Mon | Dec 2, 2024

Residents haunted by 30-year water crisis

Published:Thursday | November 18, 2021 | 6:52 AMRuddy Mathison/Gleaner Writer
The new pump installed by the National Water Commission at the Jambos Pen pumping station that will be operational soon.
The new pump installed by the National Water Commission at the Jambos Pen pumping station that will be operational soon.
The Jambos Pen pumping station.
The Jambos Pen pumping station.
The storage tank on Geoffe Road that supplies four communities.
The storage tank on Geoffe Road that supplies four communities.
Wayside black tank set up by a resident for storing water purchased at $5,000 per tank load.
Wayside black tank set up by a resident for storing water purchased at $5,000 per tank load.
Water main installed by the NWC to convey water into the commuities.
Water main installed by the NWC to convey water into the commuities.
1
2
3
4
5

“Well mi a tell you it rough! The water crisis up yah really tough. Mi have to go way down a one spring fi get water,” said Veronica Bryan, a resident of Jambos Pond in Glengoffe, St Catherine, who vented her frustration over a long-standing water crisis that has affected the community for over 30 years.

Residents in the community have been experiencing untold hardships and have not been able to access running water since a water storage tank in the area was destroyed by Hurricane Gilbert in 1988.

The National Water Commission (NWC) said it has renovated the Jambos Pond pumping station, installed a new pump, sterilised the tank, and replaced old water pipes leading into the communities that the system will serve, and is expecting to begin customer engagement soon.

The crisis does not only affect residents of the Jambos Pond system which, if operational, has the capacity to pump water to some six communities that are presently affected, but is widespread across the entire North East St Catherine where a number of natural springs and tributaries exist.

And while the residents are concerned about the health challenges associated with consuming water from these sources, they are forced to go that route when they are not blessed with rainwater.

“When mi have to wash clothes or want drinking water, it hard to carry the water from so far, so mi haff full da black tank deh fi $5,000,” Bryan said, pointing to the tank she acquired to store potable water.

Seventy-five-year-old Delroy Small, who was born in the community, said the long-standing water crisis has greatly affected him over the many decades, and it is a disgrace to know that people still have to use outside latrines.

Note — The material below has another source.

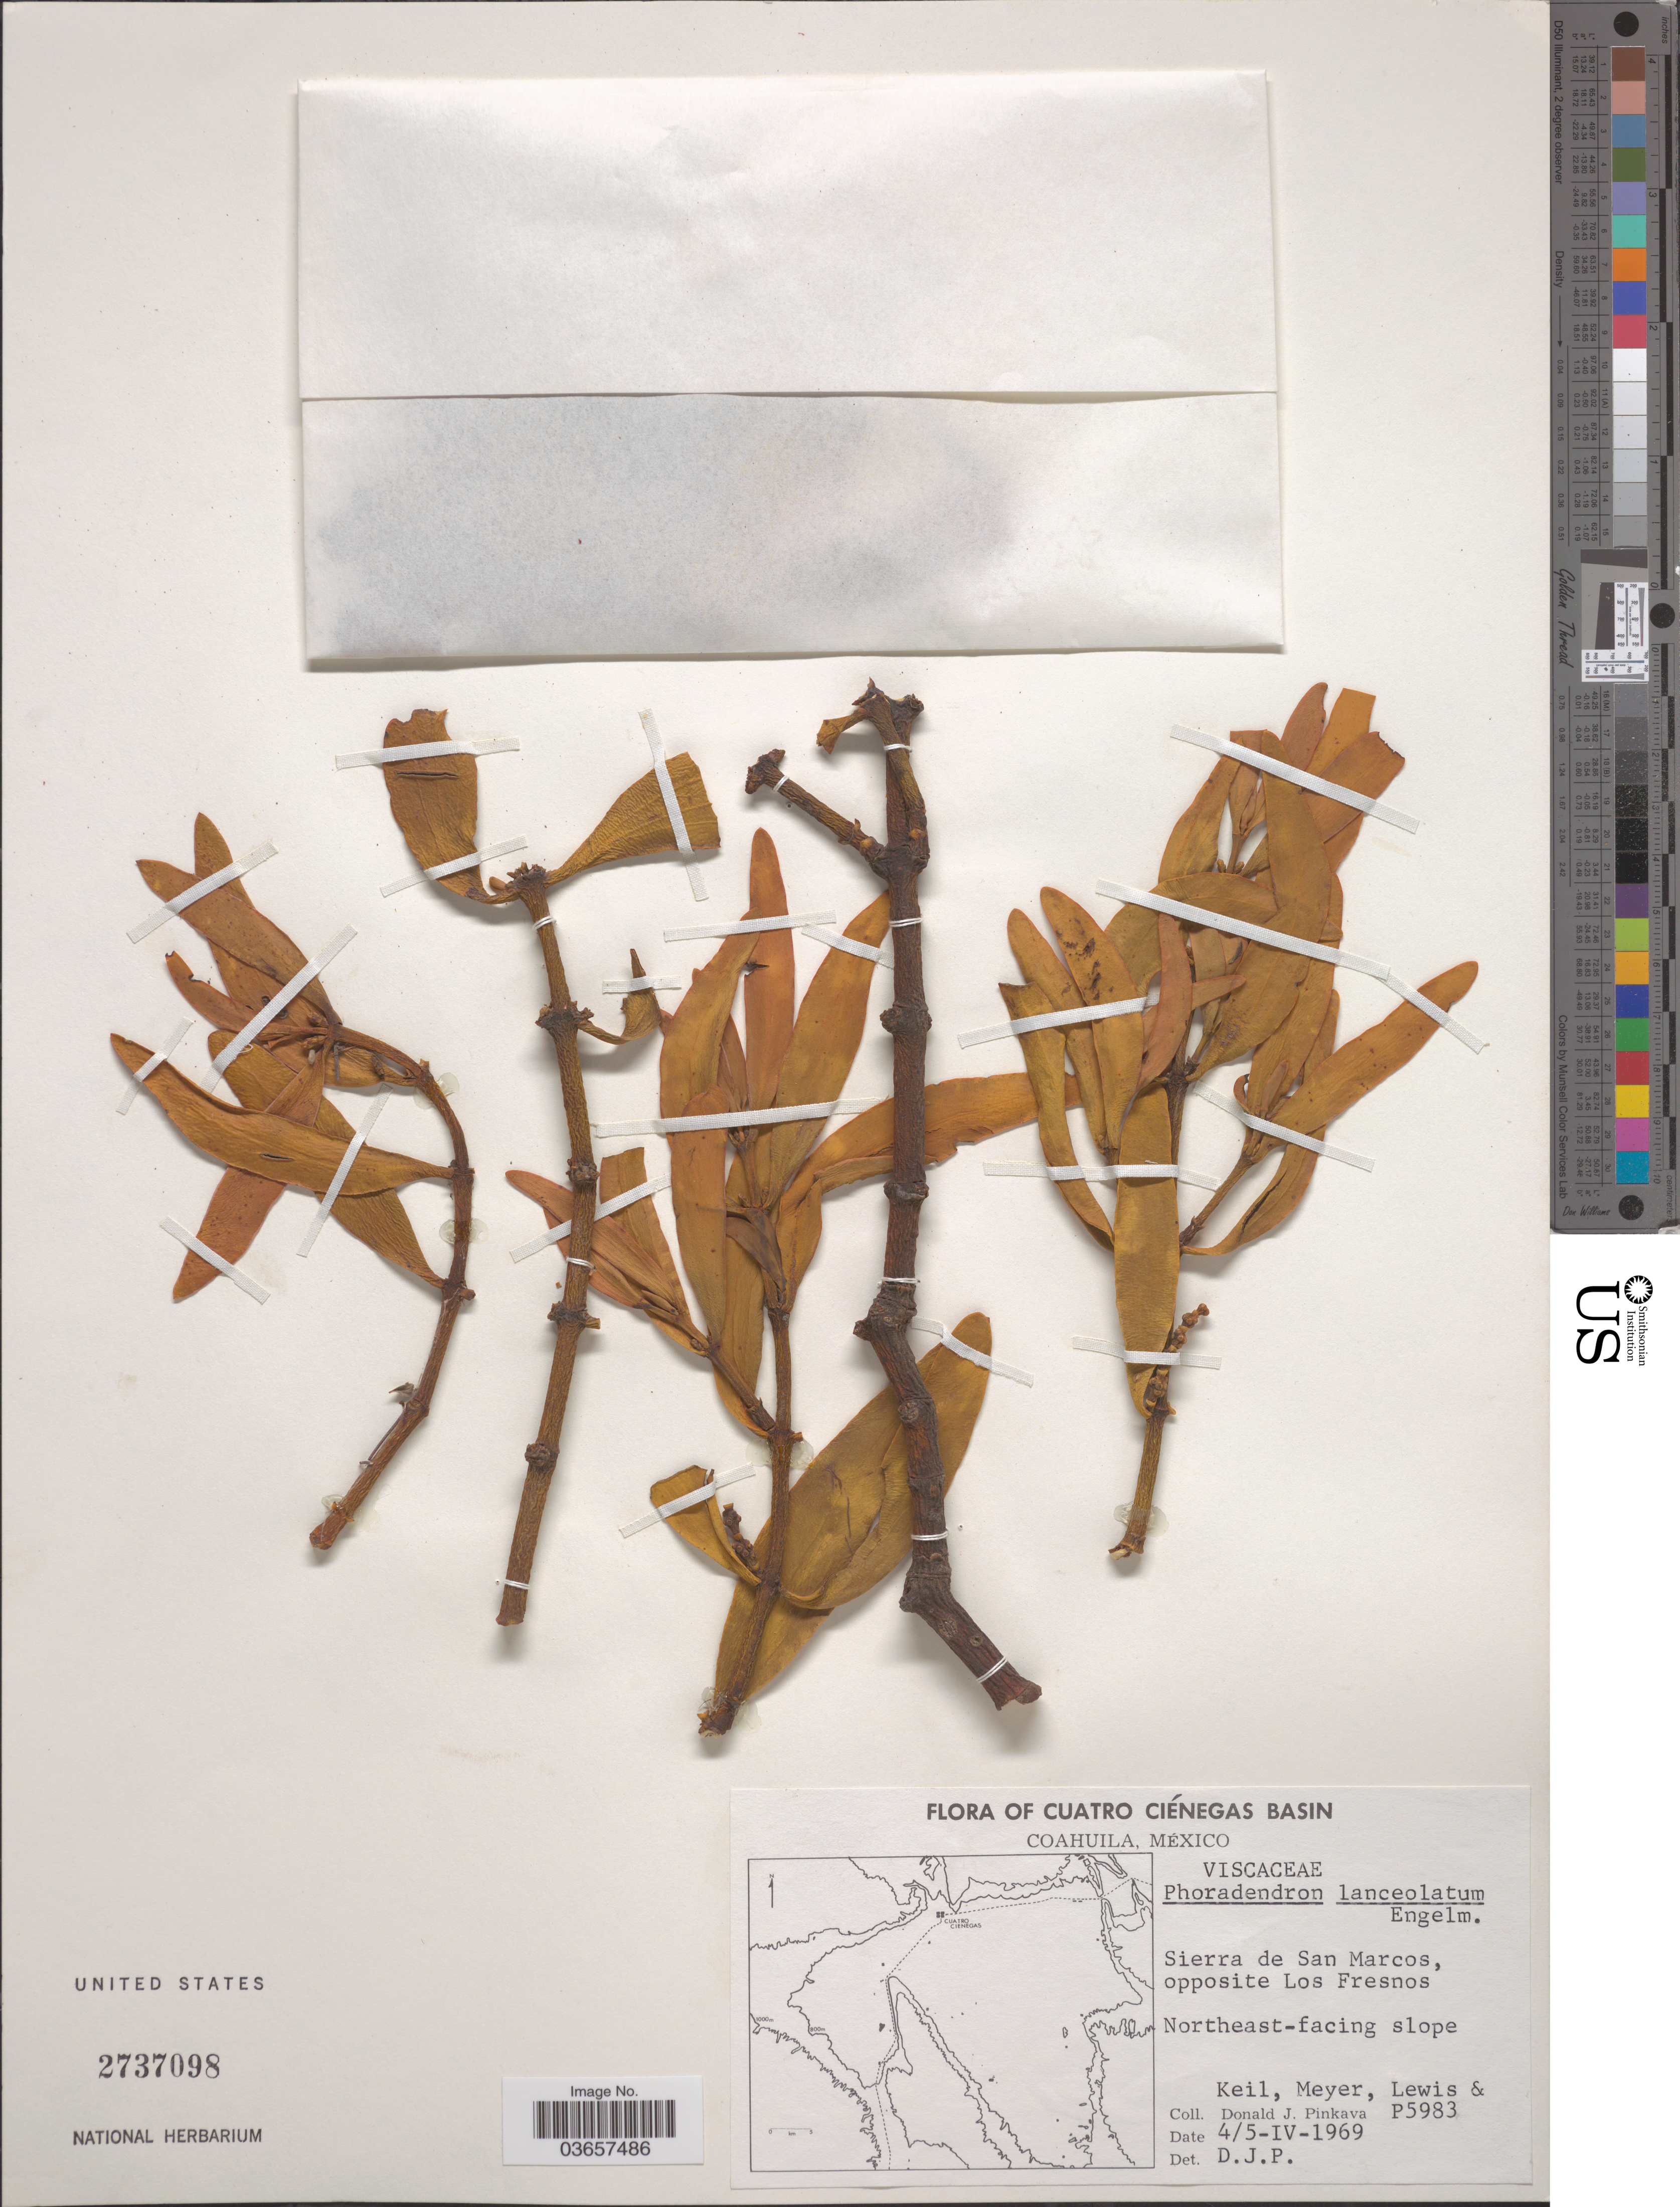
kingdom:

“We have one spring dun deh so call Mack Eye Spring, a dun deh mi have to ketch water fi most a mi life if rain nuh fall. Dem run new pipe and tell we seh we soon get running water ... a dat we want,” he told The Gleaner.

“Mi can’t believe in a dis modern time even though we house have bathroom in it, we still have to ride bicycle,” said Small amusingly, describing the use of the outside pit latrine.

Acknowledging that there has been a chronic water crisis in the entire North East St Catherine constituency that was inherited, Member of Parliament Kerensia Morrison said the solution lies in harnessing the supply from the natural springs and tributaries, a solution she alluded to in her constituency debate in Parliament.

“I have recommended that upon the provision of funding, there are small water systems in these remote communities that we can harvest and then gravity-fed to the communities, and this may be the long-term solution to the chronic water problem the residents have been facing for decades,” Morrison said.

She said that she has been advised by the NWC that work on the Jambos Pond system is now completed and customer engagement will begin soon.

The Jambos Pond system has also got the attention of the councillor for the Mount Industry division, Roogae Kirlew, who brought the issue to this month’s general meeting of the St Catherine Municipal Corporation.

Kirkew decried the prolonged water crisis in Glengoffe, Jambos Pond and surrounding communities, and questioned the delay in getting the Jombos Pond system operational, given the fact that all the necessary work has been done to get the system going.

He sought the intervention of the Municipal Corporation in the matter, claiming that he has to supply water to the Glengoffe Police Station that has been reeling from the crisis.

Morrison said the delay was caused by a lack of electricity at the Jambos Pond location that she has since been told is now rectified.